12月24日 厄介な頭痛No2

抗NMDA受容体脳炎

 

20代女性。3週間前に感冒にかかってから頭痛が続きふらつきを感じるようになり、不眠にも悩まされ、心配になった母親に伴われて受診となりました。

 

近所の精神科医にはストレスによる自律神経失調症で、うつ病の初期症状であるとの診断を受けました。しかし、その後、流涎(止めどないよだれ)が出現し、食事も摂取しなくなったとのことでした。

 

不安になっている母親がすべてを説明しようとして譲らないため、やむを得ず、母親からの情報を得ることにしました。

 

杉並国際クリニックとなってから、初診の受付は、原則として患者さん本人の自主的なネット予約によるシステムとなりましたが、前身の高円寺南診療所の時代は、目の前の二人の患者(しかも、二人とも自分自身についての病識がなく、互いに相手を心配している!)を相手にすることは珍しくはありませんでした。

 

母親によると患者は1週間前から話し方が変化し、急に笑ったり騒いだりするようになったとのことで、これは有益な情報でした。

 

本人との対話を確保する必要性を伝え、会話を試みると、会話中に語尾が上がるなど茨城訛の特徴あるイントネーションが出現しました。

 

茨城訛で話す母親に尋ねると、患者は東京育ちで標準語を話し、元来のイントネーションではないことが確認されました。

 

ご本人は、少しぼんやりとした表情で、会話中の様子を観察すると、口舌ジスキネジアを認めました。
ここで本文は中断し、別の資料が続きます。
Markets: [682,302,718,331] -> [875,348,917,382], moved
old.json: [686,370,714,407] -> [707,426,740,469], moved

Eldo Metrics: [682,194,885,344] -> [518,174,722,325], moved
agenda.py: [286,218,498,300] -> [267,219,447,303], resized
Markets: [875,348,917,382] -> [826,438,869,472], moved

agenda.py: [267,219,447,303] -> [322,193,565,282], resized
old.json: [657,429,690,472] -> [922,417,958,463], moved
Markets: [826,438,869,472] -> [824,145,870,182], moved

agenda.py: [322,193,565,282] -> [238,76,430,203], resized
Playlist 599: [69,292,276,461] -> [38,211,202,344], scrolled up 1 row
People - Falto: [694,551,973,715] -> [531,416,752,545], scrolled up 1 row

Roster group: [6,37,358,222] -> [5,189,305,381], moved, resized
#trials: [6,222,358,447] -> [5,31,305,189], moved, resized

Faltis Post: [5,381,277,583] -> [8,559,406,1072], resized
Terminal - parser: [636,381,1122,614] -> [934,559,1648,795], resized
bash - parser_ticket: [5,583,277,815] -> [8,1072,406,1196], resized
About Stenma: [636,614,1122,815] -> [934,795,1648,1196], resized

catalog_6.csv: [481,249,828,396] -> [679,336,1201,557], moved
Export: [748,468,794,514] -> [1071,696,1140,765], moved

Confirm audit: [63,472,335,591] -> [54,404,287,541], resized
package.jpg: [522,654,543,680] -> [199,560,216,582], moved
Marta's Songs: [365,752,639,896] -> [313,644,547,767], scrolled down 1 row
これは、口腔周囲の顔面表情筋ならびに、あごの運動に関与する筋の異常収縮により円滑な開口・閉口に支障をきたす病状を呈するものをいいます。

 

薬物が原因となることがあり、薬物誘発性ジスキネジアとして、抗精神病薬や抗パーキンソン病薬などの長期服用による遅発性ジスキネジアが広く知られています。

 

ご本人は精神科から睡眠薬と抗うつ剤のみを処方されていましたが、短期間の少量のみの処方であったため、薬剤以外の病気を鑑別する必要性を感じました。

 

 

項部硬直など髄膜炎を疑う所見がなかったため、血液検査のみを実施しました。

 

白血球17,650/μL(総好中球81.8%)、ヘモグロビン12.7g/dL、血小板17.3万/μL、

 

その他、肝・腎機能および電解質に異常なし、甲状腺ホルモンや膠原病の自己抗体なども陰性でした。血液中の好中球数が異常高値であるために何らかの炎症の存在を歌がいました。

 

 

再診時に、意識がぼんやりするとの報告、婦人科で卵巣腫瘍を指摘されているという母親からの情報、前回より項部が硬くなっている印象を受けました。

 

そこで、髄膜炎や脳炎を疑い、脳髄液検査や脳MRI検査のため、婦人科の手術も可能な病院を紹介しました。

 

紹介先の病院から受けた報告によると、この症例は抗NMDA受容体脳炎という診断に至るまでに1カ月を要した模様でした。

 

この病気は傍腫瘍性神経症候群として発症する脳炎です。傍腫瘍性神経症候群とは、担癌者(癌を患っている患者)に自己免疫学的機序により生じる多様な神経症候群です。

 

通常は神経症状出現が腫瘍の発見に先行し、発症初期から病型に特徴的な自己抗体が検出されます。腫瘍原発巣、神経症候、抗体の種類の間に比較的一定の関連があり、抗体検出が本症の診断および腫瘍早期発見に有用とされます。

 

この患者さんは、入院中に痙攣重積発作を起こしたことも、確定診断に繋がったようです。

 

卵巣奇形腫を切除後、副腎皮質ホルモン、血液浄化療法などを経て、経過良好とのことでした。